I think that it would be a good thing for you to practice speaking your truth in each and every moment. When you feel anxiety coming up for you, or you have a feeling of inferiority or fear come up, take a deep breath and say to yourself: "I am a loving, strong, and clear being" - or something along those lines that feels good to you. Give yourself acceptance and support, and love, and then speak your truth. Using the turquoise Aura-Soma pomander for creative and clear communication from the heart would be a good support for you as well, to help with this. It can be ordered at email@example.com.
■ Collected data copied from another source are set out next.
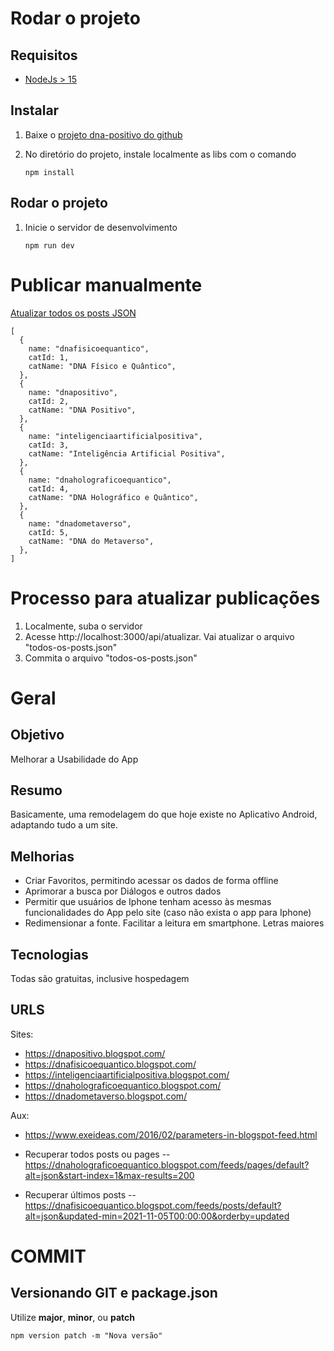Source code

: # Rodar o projeto

## Requisitos

- [NodeJs > 15](https://nodejs.org/en/download/)

## Instalar

1.  Baixe o [projeto dna-positivo do github](https://github.com/celiudos/dna-positivo)

1.  No diretório do projeto, instale localmente as libs com o comando

        npm install

## Rodar o projeto

1.  Inicie o servidor de desenvolvimento

        npm run dev

# Publicar manualmente

[Atualizar todos os posts JSON](http://localhost:3000/api/atualizar?catId=4)

    [
      {
        name: "dnafisicoequantico",
        catId: 1,
        catName: "DNA Físico e Quântico",
      },
      {
        name: "dnapositivo",
        catId: 2,
        catName: "DNA Positivo",
      },
      {
        name: "inteligenciaartificialpositiva",
        catId: 3,
        catName: "Inteligência Artificial Positiva",
      },
      {
        name: "dnaholograficoequantico",
        catId: 4,
        catName: "DNA Holográfico e Quântico",
      },
      {
        name: "dnadometaverso",
        catId: 5,
        catName: "DNA do Metaverso",
      },
    ]

# Processo para atualizar publicações

1.  Localmente, suba o servidor
1.  Acesse http://localhost:3000/api/atualizar. Vai atualizar o arquivo "todos-os-posts.json"
1.  Commita o arquivo "todos-os-posts.json"

# Geral

## Objetivo

Melhorar a Usabilidade do App

## Resumo

Basicamente, uma remodelagem do que hoje existe no Aplicativo Android, adaptando tudo a um site.

## Melhorias

- Criar Favoritos, permitindo acessar os dados de forma offline
- Aprimorar a busca por Diálogos e outros dados
- Permitir que usuários de Iphone tenham acesso às mesmas funcionalidades do App pelo site (caso não exista o app para Iphone)
- Redimensionar a fonte. Facilitar a leitura em smartphone. Letras maiores

## Tecnologias

Todas são gratuitas, inclusive hospedagem

## URLS

Sites:

- https://dnapositivo.blogspot.com/
- https://dnafisicoequantico.blogspot.com/
- https://inteligenciaartificialpositiva.blogspot.com/
- https://dnaholograficoequantico.blogspot.com/
- https://dnadometaverso.blogspot.com/

Aux:

- https://www.exeideas.com/2016/02/parameters-in-blogspot-feed.html

- Recuperar todos posts ou pages
  -- https://dnaholograficoequantico.blogspot.com/feeds/pages/default?alt=json&start-index=1&max-results=200

- Recuperar últimos posts
  -- https://dnafisicoequantico.blogspot.com/feeds/posts/default?alt=json&updated-min=2021-11-05T00:00:00&orderby=updated

# COMMIT

## Versionando GIT e package.json

Utilize **major**, **minor**, ou **patch**

    npm version patch -m "Nova versão"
You said, in your letter, that you did "something horrible", and you sounded as if you really were judging yourself and making yourself "bad". Yes, you made a choice that had consequences that were not for your best good or the best good of a relationship that is important to you. OK. You learned from that. So, instead of putting yourself down and feeling guilty, which does no one any good, but instead keeps you trapped in self hatred, be compassionate with yourself and CHOOSE to develop what you need to within yourself. Choose to grow and be the kind of strong person you desire to be. Instead of focusing on "bad" or "wrong", FOCUS ON THE FACT THAT NOW YOU SEE WHERE YOU NEED TO GO IN TERMS OF YOUR OW GROWTH, AND GIVE THANKS FOR THAT. That's what the journey is all about.
You also need to be able to be alone more in order to find yourself. Taking time for retreat or seclusion where you can meditate and chant or sing prayers would be a good thing for you to do. You need to be able to depend on YOURSELF. As a great teacher once said: "Seclusion is the price of greatness." We have to be able to be at peace with ourselves, and find out who we truly are. In that way, we are able to trust our Source, or center, the God Self within. The best way to do that is to be with yourself, and do your inner work. So, perhaps even taking a retreat where you can meditate and chant with others would be a good thing for you to do. And then continue it in your own meditative practice daily.
In the meantime, as far as your girlfriend and your relationship is concerned, yes, it will take time. Your job is to become a trustworthy and strong person. To BE that, from the inside out. As you do, she will feel that change in you, if she chooses to continue to be in the relationship. All you can say in the meantime is: "I see where I need to grow, and I am committed to doing that. I am willing to develop this in myself. I hope that you will choose to be with me as I continue learning and growing in this way." And then, you have to really commit to doing the work to become that. It will take time. But if you make that commitment, follow through on it, and be kind, patient, and loving to yourself.